▸ **TASK**
Your answer must be an exact copy of the lines below, from the first through the one with "36: (319, 114, 2.80)", with no pictures.

Stored data:

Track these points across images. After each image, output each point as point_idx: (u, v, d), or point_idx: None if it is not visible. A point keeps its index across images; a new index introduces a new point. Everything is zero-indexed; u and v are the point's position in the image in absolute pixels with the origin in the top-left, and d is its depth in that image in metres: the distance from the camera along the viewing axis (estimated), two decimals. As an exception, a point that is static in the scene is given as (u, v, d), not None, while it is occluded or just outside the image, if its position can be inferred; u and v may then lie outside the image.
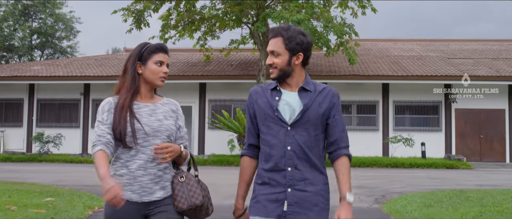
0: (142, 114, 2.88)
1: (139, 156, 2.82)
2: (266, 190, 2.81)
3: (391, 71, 20.74)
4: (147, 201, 2.82)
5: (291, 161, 2.77)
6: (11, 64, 26.19)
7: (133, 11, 19.19)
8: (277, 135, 2.80)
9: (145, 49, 2.91)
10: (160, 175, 2.86)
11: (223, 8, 19.94)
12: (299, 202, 2.75)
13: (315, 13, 18.62)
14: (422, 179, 13.51)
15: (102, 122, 2.84)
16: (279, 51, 2.80)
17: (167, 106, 2.99)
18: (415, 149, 19.47)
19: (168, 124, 2.91)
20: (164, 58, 2.93)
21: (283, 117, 2.79)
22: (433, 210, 7.65)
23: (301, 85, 2.84)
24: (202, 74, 21.35)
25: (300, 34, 2.84)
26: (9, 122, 22.73)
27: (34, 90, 22.75)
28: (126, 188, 2.78)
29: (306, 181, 2.77)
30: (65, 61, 25.73)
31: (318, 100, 2.82)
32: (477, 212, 7.26)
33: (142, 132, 2.81)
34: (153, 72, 2.89)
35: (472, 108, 20.85)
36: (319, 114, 2.80)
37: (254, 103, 2.92)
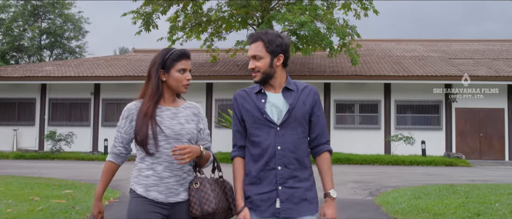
0: (164, 117, 2.97)
1: (163, 158, 2.92)
2: (257, 190, 2.93)
3: (393, 72, 21.38)
4: (173, 202, 2.93)
5: (281, 160, 2.91)
6: (24, 65, 26.98)
7: (142, 14, 19.96)
8: (267, 136, 2.93)
9: (168, 57, 2.98)
10: (185, 177, 2.97)
11: (229, 11, 20.64)
12: (290, 198, 2.90)
13: (318, 15, 19.26)
14: (418, 175, 14.17)
15: (119, 128, 3.03)
16: (261, 54, 2.94)
17: (189, 110, 3.08)
18: (416, 147, 20.14)
19: (190, 127, 3.00)
20: (186, 65, 3.01)
21: (272, 118, 2.93)
22: (420, 201, 8.36)
23: (285, 86, 2.99)
24: (209, 75, 22.08)
25: (279, 37, 2.98)
26: (22, 121, 23.55)
27: (46, 90, 23.55)
28: (152, 189, 2.91)
29: (295, 178, 2.92)
30: (75, 62, 26.53)
31: (301, 98, 2.98)
32: (460, 202, 7.96)
33: (163, 135, 2.91)
34: (176, 80, 2.98)
35: (472, 108, 21.46)
36: (304, 112, 2.96)
37: (241, 107, 3.04)
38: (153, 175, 2.92)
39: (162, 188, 2.90)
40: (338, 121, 22.01)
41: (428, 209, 7.66)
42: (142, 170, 2.96)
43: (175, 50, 3.02)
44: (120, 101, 22.58)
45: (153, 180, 2.91)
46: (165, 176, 2.91)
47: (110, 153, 3.06)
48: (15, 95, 23.61)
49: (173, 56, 2.98)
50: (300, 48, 20.15)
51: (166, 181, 2.91)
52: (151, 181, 2.91)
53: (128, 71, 22.98)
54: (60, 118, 23.36)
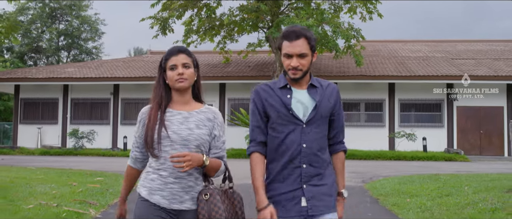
0: (173, 121, 2.90)
1: (168, 164, 2.83)
2: (281, 189, 2.86)
3: (396, 72, 22.73)
4: (176, 209, 2.85)
5: (307, 158, 2.84)
6: (47, 67, 28.69)
7: (159, 19, 21.52)
8: (292, 133, 2.85)
9: (163, 58, 2.99)
10: (191, 185, 2.87)
11: (241, 15, 22.12)
12: (316, 195, 2.84)
13: (324, 19, 20.64)
14: (413, 167, 15.52)
15: (135, 133, 3.03)
16: (307, 52, 2.85)
17: (204, 114, 2.97)
18: (417, 143, 21.49)
19: (199, 133, 2.89)
20: (176, 61, 2.91)
21: (298, 115, 2.85)
22: (404, 186, 9.80)
23: (310, 82, 2.92)
24: (222, 75, 23.57)
25: (312, 33, 2.93)
26: (45, 119, 25.23)
27: (68, 91, 25.21)
28: (156, 192, 2.85)
29: (319, 176, 2.87)
30: (95, 64, 28.20)
31: (326, 95, 2.92)
32: (436, 187, 9.40)
33: (168, 140, 2.84)
34: (170, 79, 2.92)
35: (473, 106, 22.74)
36: (329, 109, 2.91)
37: (264, 101, 2.94)
38: (158, 179, 2.87)
39: (166, 193, 2.85)
40: (344, 119, 23.38)
41: (408, 192, 9.10)
42: (148, 173, 2.93)
43: (170, 49, 3.00)
44: (138, 101, 24.16)
45: (158, 184, 2.87)
46: (169, 181, 2.85)
47: (129, 158, 3.08)
48: (39, 96, 25.31)
49: (165, 56, 2.97)
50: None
51: (170, 187, 2.85)
52: (155, 185, 2.87)
53: (145, 72, 24.57)
54: (82, 117, 25.00)
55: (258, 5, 20.88)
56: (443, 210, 7.41)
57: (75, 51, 52.48)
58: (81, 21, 50.46)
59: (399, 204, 8.12)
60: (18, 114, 25.45)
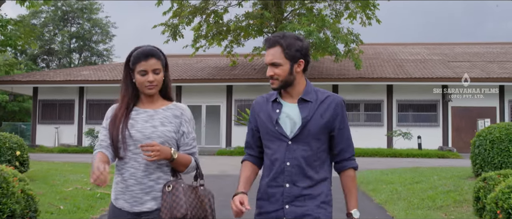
0: (138, 120, 2.87)
1: (131, 164, 2.81)
2: (265, 208, 2.80)
3: (394, 74, 24.31)
4: (137, 211, 2.81)
5: (290, 177, 2.73)
6: (64, 69, 30.48)
7: (170, 25, 23.25)
8: (278, 149, 2.77)
9: (129, 57, 2.89)
10: (151, 185, 2.82)
11: (246, 21, 23.81)
12: (298, 217, 2.71)
13: (325, 25, 22.26)
14: (403, 163, 17.03)
15: (105, 128, 2.93)
16: (280, 61, 2.74)
17: (170, 111, 2.94)
18: (413, 142, 23.07)
19: (163, 130, 2.86)
20: (146, 66, 2.82)
21: (284, 131, 2.76)
22: (384, 176, 11.46)
23: (301, 97, 2.80)
24: (229, 78, 25.24)
25: (297, 40, 2.78)
26: (62, 120, 27.03)
27: (83, 92, 26.99)
28: (120, 197, 2.84)
29: (305, 196, 2.73)
30: (109, 67, 30.00)
31: (319, 111, 2.76)
32: (411, 176, 11.05)
33: (131, 139, 2.81)
34: (139, 83, 2.85)
35: (467, 106, 24.27)
36: (320, 126, 2.75)
37: (257, 116, 2.90)
38: (120, 182, 2.85)
39: (128, 196, 2.83)
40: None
41: (386, 180, 10.76)
42: (115, 176, 2.91)
43: (137, 50, 2.89)
44: (149, 102, 25.87)
45: (120, 187, 2.85)
46: (130, 184, 2.82)
47: (99, 147, 2.88)
48: (56, 97, 27.11)
49: (134, 57, 2.86)
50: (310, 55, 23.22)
51: (131, 189, 2.82)
52: (119, 189, 2.86)
53: (157, 75, 26.28)
54: (96, 117, 26.73)
55: (262, 12, 22.57)
56: (410, 193, 9.08)
57: (86, 53, 54.30)
58: (92, 24, 52.27)
59: (376, 189, 9.80)
60: (36, 115, 27.24)
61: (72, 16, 51.96)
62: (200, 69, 27.22)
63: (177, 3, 22.99)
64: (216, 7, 24.13)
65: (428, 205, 8.04)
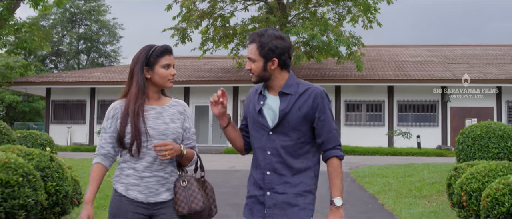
0: (149, 117, 2.97)
1: (146, 159, 2.94)
2: (252, 192, 3.03)
3: (395, 76, 25.39)
4: (153, 202, 2.95)
5: (270, 165, 2.93)
6: (76, 71, 31.68)
7: (179, 29, 24.42)
8: (261, 138, 2.98)
9: (151, 53, 2.98)
10: (166, 177, 2.99)
11: (252, 25, 24.93)
12: (278, 204, 2.90)
13: (327, 28, 23.33)
14: (402, 160, 18.13)
15: (105, 129, 3.06)
16: (254, 57, 2.92)
17: (175, 108, 3.08)
18: (413, 141, 24.16)
19: (175, 126, 3.01)
20: (170, 61, 3.00)
21: (267, 122, 2.95)
22: (379, 171, 12.57)
23: (280, 90, 2.96)
24: (235, 79, 26.37)
25: (275, 39, 2.91)
26: (74, 120, 28.22)
27: (95, 93, 28.18)
28: (132, 188, 2.95)
29: (286, 184, 2.90)
30: (119, 68, 31.21)
31: (297, 104, 2.91)
32: (403, 171, 12.15)
33: (146, 135, 2.92)
34: (161, 76, 2.98)
35: (465, 107, 25.32)
36: (299, 117, 2.90)
37: (247, 106, 3.13)
38: (133, 174, 2.94)
39: (142, 188, 2.93)
40: (347, 119, 26.12)
41: (381, 174, 11.88)
42: (123, 169, 2.99)
43: (157, 46, 3.02)
44: (159, 103, 27.04)
45: (133, 179, 2.94)
46: (145, 176, 2.93)
47: (97, 156, 3.03)
48: (69, 98, 28.31)
49: (156, 52, 2.98)
50: (313, 56, 24.36)
51: (146, 181, 2.93)
52: (131, 180, 2.94)
53: (166, 76, 27.45)
54: (107, 117, 27.91)
55: (267, 16, 23.70)
56: (400, 184, 10.21)
57: (94, 54, 55.48)
58: (100, 25, 53.45)
59: (370, 182, 10.92)
60: (49, 115, 28.44)
61: (80, 17, 53.10)
62: (207, 71, 28.36)
63: (185, 8, 24.14)
64: (223, 11, 25.30)
65: (414, 194, 9.17)
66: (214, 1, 24.76)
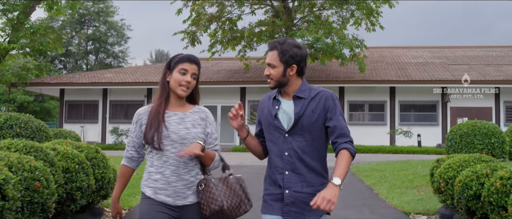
0: (171, 122, 3.18)
1: (170, 162, 3.13)
2: (271, 190, 3.24)
3: (396, 77, 26.54)
4: (180, 205, 3.15)
5: (289, 165, 3.15)
6: (89, 72, 32.90)
7: (189, 33, 25.66)
8: (277, 141, 3.20)
9: (173, 58, 3.24)
10: (192, 181, 3.18)
11: (259, 28, 26.14)
12: (296, 202, 3.13)
13: (331, 31, 24.50)
14: (400, 158, 19.31)
15: (130, 133, 3.31)
16: (275, 63, 3.15)
17: (197, 114, 3.28)
18: (414, 140, 25.34)
19: (196, 132, 3.20)
20: (189, 68, 3.17)
21: (282, 125, 3.18)
22: (378, 166, 13.74)
23: (294, 94, 3.20)
24: (243, 80, 27.57)
25: (294, 47, 3.17)
26: (87, 119, 29.50)
27: (107, 94, 29.45)
28: (161, 192, 3.13)
29: (303, 183, 3.14)
30: (130, 70, 32.48)
31: (310, 107, 3.15)
32: (400, 166, 13.33)
33: (169, 140, 3.13)
34: (175, 80, 3.17)
35: (465, 107, 26.46)
36: (312, 120, 3.14)
37: (261, 111, 3.35)
38: (161, 179, 3.13)
39: (170, 192, 3.13)
40: (350, 118, 27.29)
41: (378, 169, 13.06)
42: (151, 173, 3.17)
43: (183, 54, 3.25)
44: (169, 103, 28.27)
45: (161, 183, 3.13)
46: (172, 180, 3.13)
47: (124, 157, 3.31)
48: (82, 98, 29.60)
49: (177, 58, 3.21)
50: (317, 58, 25.54)
51: (173, 185, 3.13)
52: (159, 185, 3.13)
53: (175, 77, 28.68)
54: (119, 117, 29.20)
55: (273, 20, 24.90)
56: (395, 177, 11.41)
57: (102, 55, 56.76)
58: (108, 26, 54.72)
59: (368, 175, 12.12)
60: (63, 114, 29.72)
61: (88, 19, 54.39)
62: (215, 72, 29.58)
63: (195, 13, 25.37)
64: (231, 15, 26.54)
65: (406, 185, 10.37)
66: (222, 5, 25.98)
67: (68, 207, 6.09)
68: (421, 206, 8.58)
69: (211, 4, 25.71)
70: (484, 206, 6.03)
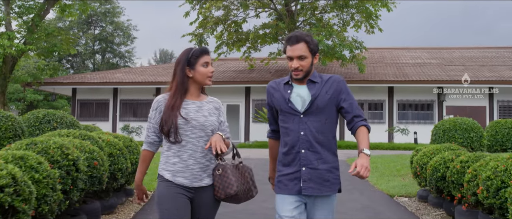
0: (190, 109, 3.45)
1: (188, 147, 3.41)
2: (285, 171, 3.46)
3: (395, 77, 28.01)
4: (196, 186, 3.42)
5: (304, 144, 3.39)
6: (100, 72, 34.44)
7: (197, 35, 27.21)
8: (292, 122, 3.42)
9: (191, 55, 3.47)
10: (207, 164, 3.46)
11: (263, 31, 27.66)
12: (313, 178, 3.38)
13: (332, 34, 25.95)
14: (395, 153, 20.76)
15: (150, 119, 3.55)
16: (306, 54, 3.38)
17: (212, 104, 3.57)
18: (410, 137, 26.81)
19: (212, 119, 3.49)
20: (208, 59, 3.49)
21: (296, 107, 3.42)
22: (372, 159, 15.21)
23: (309, 78, 3.47)
24: (247, 80, 29.07)
25: (313, 38, 3.47)
26: (98, 117, 31.06)
27: (117, 93, 31.01)
28: (179, 174, 3.40)
29: (319, 160, 3.39)
30: (139, 70, 34.05)
31: (324, 89, 3.43)
32: (391, 159, 14.83)
33: (189, 126, 3.40)
34: (201, 74, 3.47)
35: (460, 106, 27.94)
36: (326, 100, 3.41)
37: (272, 97, 3.56)
38: (179, 162, 3.40)
39: (188, 174, 3.39)
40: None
41: (372, 160, 14.55)
42: (169, 157, 3.43)
43: (196, 48, 3.52)
44: (176, 102, 29.77)
45: (179, 167, 3.39)
46: (190, 164, 3.40)
47: (144, 143, 3.56)
48: (93, 97, 31.18)
49: (196, 53, 3.48)
50: (319, 59, 27.04)
51: (191, 168, 3.40)
52: (177, 168, 3.40)
53: (183, 77, 30.19)
54: (128, 115, 30.75)
55: (277, 22, 26.44)
56: (385, 168, 12.94)
57: (109, 55, 58.18)
58: (114, 27, 56.10)
59: (362, 166, 13.61)
60: (75, 112, 31.27)
61: (95, 19, 55.78)
62: (221, 72, 31.09)
63: (202, 16, 26.92)
64: (236, 18, 28.07)
65: (394, 174, 11.90)
66: (228, 9, 27.53)
67: (111, 184, 7.61)
68: (404, 190, 10.09)
69: (217, 8, 27.25)
70: (449, 185, 7.55)
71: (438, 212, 8.20)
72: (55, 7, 28.64)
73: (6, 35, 25.27)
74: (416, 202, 9.18)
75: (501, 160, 6.12)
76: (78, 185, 5.74)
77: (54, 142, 5.70)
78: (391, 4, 26.37)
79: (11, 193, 4.11)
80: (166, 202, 3.32)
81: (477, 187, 6.37)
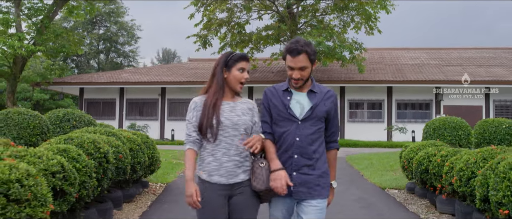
0: (225, 110, 3.57)
1: (222, 145, 3.52)
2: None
3: (393, 77, 28.96)
4: (233, 183, 3.51)
5: (298, 150, 3.52)
6: (107, 72, 35.44)
7: (201, 36, 28.23)
8: (289, 128, 3.55)
9: (230, 57, 3.62)
10: (242, 161, 3.54)
11: (266, 32, 28.65)
12: (303, 183, 3.53)
13: (332, 35, 26.92)
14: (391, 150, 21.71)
15: (189, 121, 3.62)
16: (307, 65, 3.52)
17: (245, 105, 3.68)
18: (408, 135, 27.80)
19: (245, 119, 3.59)
20: (245, 66, 3.64)
21: (295, 114, 3.56)
22: (368, 156, 16.22)
23: (310, 88, 3.63)
24: (250, 80, 29.83)
25: (312, 46, 3.57)
26: (105, 116, 32.04)
27: (123, 92, 32.01)
28: (214, 173, 3.51)
29: (310, 166, 3.54)
30: (145, 70, 35.08)
31: (323, 100, 3.61)
32: (386, 156, 15.82)
33: (223, 125, 3.51)
34: (235, 77, 3.60)
35: (457, 105, 28.89)
36: (323, 111, 3.59)
37: (270, 101, 3.67)
38: (213, 161, 3.51)
39: (223, 172, 3.50)
40: (350, 116, 29.79)
41: (368, 158, 15.57)
42: (204, 157, 3.56)
43: (236, 53, 3.66)
44: (181, 101, 30.81)
45: (213, 166, 3.51)
46: (224, 161, 3.50)
47: (187, 142, 3.58)
48: (100, 96, 32.21)
49: (235, 57, 3.63)
50: (319, 60, 28.02)
51: (225, 166, 3.50)
52: (212, 167, 3.51)
53: (188, 77, 31.25)
54: (135, 114, 31.76)
55: (279, 24, 27.44)
56: (379, 163, 13.95)
57: (113, 54, 59.18)
58: (119, 27, 57.09)
59: (358, 163, 14.64)
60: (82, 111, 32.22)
61: (100, 19, 56.79)
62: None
63: (206, 18, 27.94)
64: (240, 19, 29.07)
65: (387, 169, 12.91)
66: (231, 11, 28.54)
67: (131, 175, 8.62)
68: (395, 183, 11.11)
69: (221, 10, 28.24)
70: (431, 177, 8.56)
71: (423, 202, 9.20)
72: (63, 9, 29.60)
73: (16, 36, 26.23)
74: (404, 193, 10.19)
75: (472, 153, 7.14)
76: (107, 174, 6.76)
77: (88, 137, 6.72)
78: (390, 6, 27.29)
79: (61, 178, 5.15)
80: (203, 205, 3.43)
81: (452, 178, 7.36)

▸ **ANSWER**
Track these points across images. After each image, output each point as point_idx: (u, v, d), or point_idx: None if it is not visible. A point keeps its index across images; a new index introduces a new point. Everything is zero-indexed; u and v are the point's position in the image in absolute pixels with the origin in the top-left, and d is its depth in that image in metres: the distance from the camera along the viewing axis (estimated), two decimals. As an exception, a point that is static in the scene is given as (u, v, d), not None, while it is occluded or just outside the image, if its position can be inferred; u and v may then lie outside the image.
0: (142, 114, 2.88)
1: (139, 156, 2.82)
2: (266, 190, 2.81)
3: (391, 71, 20.74)
4: (147, 201, 2.82)
5: (291, 161, 2.77)
6: (11, 64, 26.19)
7: (133, 11, 19.19)
8: (277, 135, 2.80)
9: (145, 49, 2.91)
10: (160, 175, 2.86)
11: (223, 8, 19.94)
12: (299, 202, 2.75)
13: (315, 13, 18.62)
14: (422, 179, 13.51)
15: (102, 122, 2.84)
16: (279, 51, 2.80)
17: (167, 106, 2.99)
18: (415, 149, 19.47)
19: (168, 124, 2.91)
20: (164, 58, 2.93)
21: (283, 117, 2.79)
22: (433, 210, 7.65)
23: (301, 85, 2.84)
24: (202, 74, 21.35)
25: (300, 34, 2.84)
26: (9, 122, 22.73)
27: (34, 90, 22.75)
28: (126, 188, 2.78)
29: (306, 181, 2.77)
30: (65, 61, 25.73)
31: (318, 100, 2.82)
32: (477, 212, 7.26)
33: (142, 132, 2.81)
34: (153, 72, 2.89)
35: (472, 108, 20.85)
36: (319, 114, 2.80)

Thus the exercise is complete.